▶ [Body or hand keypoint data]
***
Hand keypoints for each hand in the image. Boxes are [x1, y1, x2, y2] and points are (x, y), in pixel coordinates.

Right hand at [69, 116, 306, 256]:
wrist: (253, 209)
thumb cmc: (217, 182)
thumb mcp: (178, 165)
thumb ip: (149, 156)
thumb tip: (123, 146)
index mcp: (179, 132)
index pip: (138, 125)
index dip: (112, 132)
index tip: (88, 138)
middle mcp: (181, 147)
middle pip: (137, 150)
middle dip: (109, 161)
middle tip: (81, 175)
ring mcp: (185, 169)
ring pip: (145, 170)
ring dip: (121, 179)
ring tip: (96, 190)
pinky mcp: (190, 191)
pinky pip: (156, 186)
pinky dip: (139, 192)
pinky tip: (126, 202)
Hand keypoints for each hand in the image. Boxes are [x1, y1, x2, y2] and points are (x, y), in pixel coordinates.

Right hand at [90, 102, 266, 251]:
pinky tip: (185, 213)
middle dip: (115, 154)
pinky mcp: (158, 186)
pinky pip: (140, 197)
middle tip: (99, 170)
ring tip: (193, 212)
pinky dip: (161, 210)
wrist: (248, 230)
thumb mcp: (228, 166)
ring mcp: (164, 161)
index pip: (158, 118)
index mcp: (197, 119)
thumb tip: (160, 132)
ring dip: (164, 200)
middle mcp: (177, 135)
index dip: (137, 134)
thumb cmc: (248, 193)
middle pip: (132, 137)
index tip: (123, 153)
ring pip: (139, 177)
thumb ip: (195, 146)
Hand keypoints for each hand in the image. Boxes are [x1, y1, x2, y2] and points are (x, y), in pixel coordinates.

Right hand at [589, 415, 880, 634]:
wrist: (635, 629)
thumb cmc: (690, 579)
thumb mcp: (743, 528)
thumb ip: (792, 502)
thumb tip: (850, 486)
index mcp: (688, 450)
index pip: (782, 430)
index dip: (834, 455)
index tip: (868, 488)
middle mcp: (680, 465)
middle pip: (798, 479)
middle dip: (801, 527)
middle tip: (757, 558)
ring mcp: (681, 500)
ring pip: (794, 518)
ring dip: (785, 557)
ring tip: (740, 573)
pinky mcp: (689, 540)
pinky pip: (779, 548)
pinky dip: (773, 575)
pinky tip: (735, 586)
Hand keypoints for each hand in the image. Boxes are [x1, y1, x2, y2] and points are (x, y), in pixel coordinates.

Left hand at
***
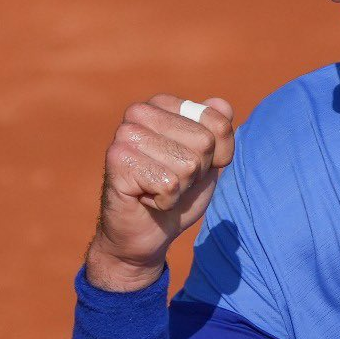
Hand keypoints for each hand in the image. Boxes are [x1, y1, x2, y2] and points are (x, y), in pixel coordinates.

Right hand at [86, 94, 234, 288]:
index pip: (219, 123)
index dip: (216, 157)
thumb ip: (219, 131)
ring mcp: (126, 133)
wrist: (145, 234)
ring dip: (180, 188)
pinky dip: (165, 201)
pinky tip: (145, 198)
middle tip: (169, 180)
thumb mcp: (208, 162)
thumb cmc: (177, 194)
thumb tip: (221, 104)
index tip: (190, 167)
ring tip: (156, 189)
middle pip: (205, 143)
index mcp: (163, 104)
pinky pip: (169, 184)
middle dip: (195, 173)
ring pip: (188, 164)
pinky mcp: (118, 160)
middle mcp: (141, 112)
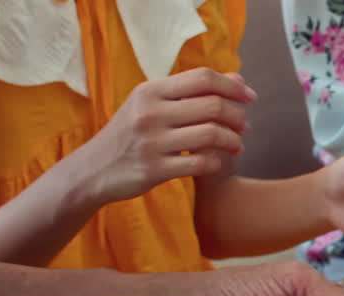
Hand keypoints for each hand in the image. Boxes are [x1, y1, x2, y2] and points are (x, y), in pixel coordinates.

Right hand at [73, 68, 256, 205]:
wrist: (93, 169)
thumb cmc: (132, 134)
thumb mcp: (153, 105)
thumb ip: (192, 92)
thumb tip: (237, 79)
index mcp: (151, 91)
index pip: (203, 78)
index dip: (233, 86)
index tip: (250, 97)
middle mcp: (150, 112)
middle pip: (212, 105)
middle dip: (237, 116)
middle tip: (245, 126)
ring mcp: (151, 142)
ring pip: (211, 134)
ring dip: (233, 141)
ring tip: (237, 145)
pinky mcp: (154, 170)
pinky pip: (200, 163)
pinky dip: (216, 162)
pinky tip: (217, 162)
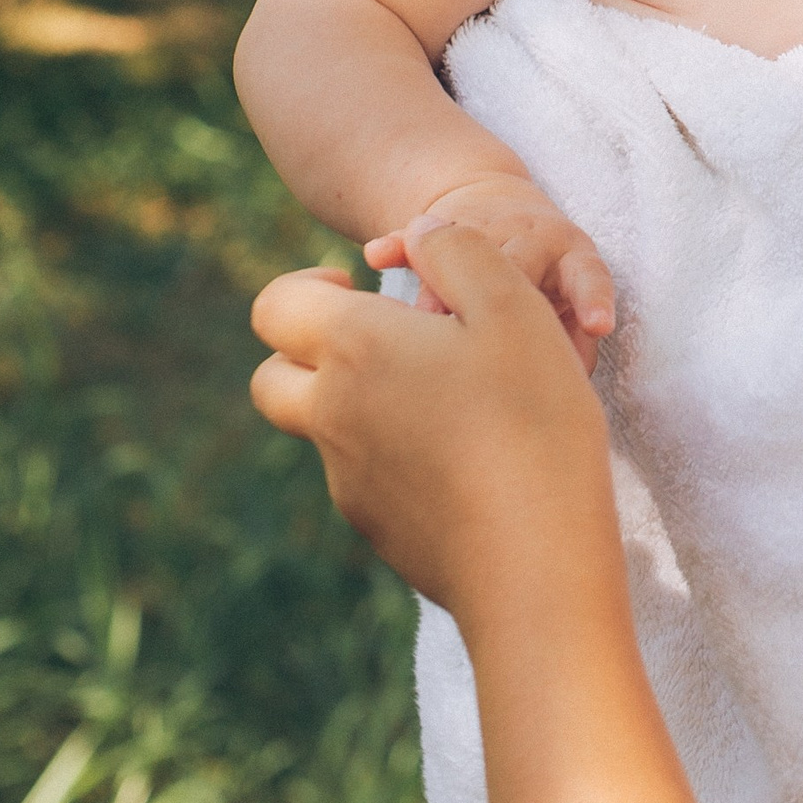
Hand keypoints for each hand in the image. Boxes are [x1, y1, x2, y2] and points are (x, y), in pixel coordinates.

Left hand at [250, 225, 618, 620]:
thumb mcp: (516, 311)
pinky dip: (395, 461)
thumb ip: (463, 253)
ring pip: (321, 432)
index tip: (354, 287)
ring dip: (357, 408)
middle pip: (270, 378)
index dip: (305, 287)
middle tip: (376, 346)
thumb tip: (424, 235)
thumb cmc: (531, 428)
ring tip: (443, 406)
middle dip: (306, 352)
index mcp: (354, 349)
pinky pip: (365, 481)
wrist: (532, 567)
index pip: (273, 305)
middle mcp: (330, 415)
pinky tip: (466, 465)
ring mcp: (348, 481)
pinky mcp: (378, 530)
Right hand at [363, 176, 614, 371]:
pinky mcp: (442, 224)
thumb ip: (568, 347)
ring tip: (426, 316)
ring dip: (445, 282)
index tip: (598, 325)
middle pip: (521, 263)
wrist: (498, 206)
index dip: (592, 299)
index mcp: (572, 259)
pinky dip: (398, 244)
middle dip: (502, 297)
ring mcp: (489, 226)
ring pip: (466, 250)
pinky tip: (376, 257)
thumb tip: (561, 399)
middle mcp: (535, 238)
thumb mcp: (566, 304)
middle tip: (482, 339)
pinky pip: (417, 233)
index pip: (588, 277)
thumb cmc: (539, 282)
***
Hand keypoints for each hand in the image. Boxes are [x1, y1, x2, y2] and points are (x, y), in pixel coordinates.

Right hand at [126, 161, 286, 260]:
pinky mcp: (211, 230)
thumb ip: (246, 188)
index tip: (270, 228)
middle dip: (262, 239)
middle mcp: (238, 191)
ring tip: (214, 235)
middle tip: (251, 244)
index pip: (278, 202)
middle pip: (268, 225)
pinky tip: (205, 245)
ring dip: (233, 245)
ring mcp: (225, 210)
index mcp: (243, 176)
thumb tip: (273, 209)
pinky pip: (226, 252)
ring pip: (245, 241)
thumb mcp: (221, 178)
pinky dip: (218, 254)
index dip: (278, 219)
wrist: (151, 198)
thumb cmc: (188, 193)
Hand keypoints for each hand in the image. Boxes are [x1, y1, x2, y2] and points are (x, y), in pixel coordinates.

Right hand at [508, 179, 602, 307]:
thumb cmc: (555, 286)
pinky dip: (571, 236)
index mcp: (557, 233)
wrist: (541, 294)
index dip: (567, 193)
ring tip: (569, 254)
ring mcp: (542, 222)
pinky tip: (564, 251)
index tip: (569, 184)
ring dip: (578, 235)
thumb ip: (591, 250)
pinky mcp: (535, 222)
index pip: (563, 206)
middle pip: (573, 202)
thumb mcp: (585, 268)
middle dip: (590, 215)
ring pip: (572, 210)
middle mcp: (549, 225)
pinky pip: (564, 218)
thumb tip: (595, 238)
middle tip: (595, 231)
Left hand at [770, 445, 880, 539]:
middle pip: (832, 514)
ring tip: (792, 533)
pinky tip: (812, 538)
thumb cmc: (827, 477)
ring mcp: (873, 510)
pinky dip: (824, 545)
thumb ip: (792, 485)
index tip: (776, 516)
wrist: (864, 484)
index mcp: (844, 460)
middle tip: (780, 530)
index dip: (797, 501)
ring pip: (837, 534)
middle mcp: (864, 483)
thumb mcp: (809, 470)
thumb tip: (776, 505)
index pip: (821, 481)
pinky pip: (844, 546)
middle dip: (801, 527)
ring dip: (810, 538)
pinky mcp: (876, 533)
***
▶ [WHAT NEEDS TO BE DONE] Please, from the entries above, set down exactly the lines from the one containing "thumb tip: (221, 104)" through the one containing "middle mcp: (141, 112)", and only those.

▶ [YOUR RESPONSE]
thumb tip: (221, 104)
index tip: (190, 167)
ring tip: (156, 189)
middle pip: (205, 143)
index mcp: (163, 104)
pinky pip: (169, 184)
middle dip: (195, 173)
ring pip: (188, 164)
pinky mcp: (118, 160)
middle mcp: (141, 112)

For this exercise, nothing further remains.